La Joconde sourit parce que tous ceux qui lui ont dessiné des moustaches sont morts.
La civilisation dont celle du XIXe siècle devient sous nos yeux l'hésitante et optimiste préface, ne dévalorise pas sa conscience de l'inconnaissable; elle ne la divinise pas non plus. Elle est la première qui le sépare de la religion et de la superstition. Pour l'interroger.
Et sans cette interrogation, le Musée Imaginaire ne serait pas né.
L'art n'est évidemment pas devenu une religion, mais il est devenu foi. Le sacré de la peinture n'est plus un sacré des dieux, c'est un sacré des morts. Cézanne et Van Gogh, croyants, tiennent plus à l'entrée de leurs tableaux au Louvre, qu'à l'ensevelissement de leur corps dans la terre chrétienne. Pour Cézanne comme pour Van Gogh, Degas, Matisse ou Braque, le lieu sacré, c'est le Louvre. Parce que pour chaque peintre, les œuvres qu'il y élit sont survivantes. Ses images délivrées du temps étaient souvent nées pour les lieux délivrés du temps : l'église, le temple. A sa manière, le musée est aussi délivré du temps. Si Dieu affirmait à Cézanne que son tableau est mauvais, Cézanne serait désolé, car ses tableaux ne le satisfont guère; mais si DIeu lui disait que sa peinture est mauvaise, le catholique Cézanne le prendrait pas la main, et le conduirait au Louvre. Nous aussi.

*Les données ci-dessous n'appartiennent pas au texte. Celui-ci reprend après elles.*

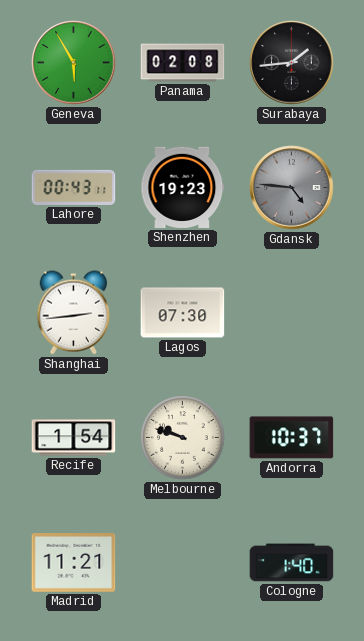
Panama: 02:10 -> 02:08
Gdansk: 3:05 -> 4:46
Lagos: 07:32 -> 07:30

Pourtant, au moment où la peinture ne devrait plus concerner que les peintres, les villes d'art remplacent les villes de pèlerinage.
La propriété privée des oeuvres d'art, déjà limitée, devient viagère. Les chefs-d'oeuvres sont prêtés aux rétrospectives, presque toutes les grandes collections finissent au Musée: trois d'entre elles forment le premier musée d'Amérique.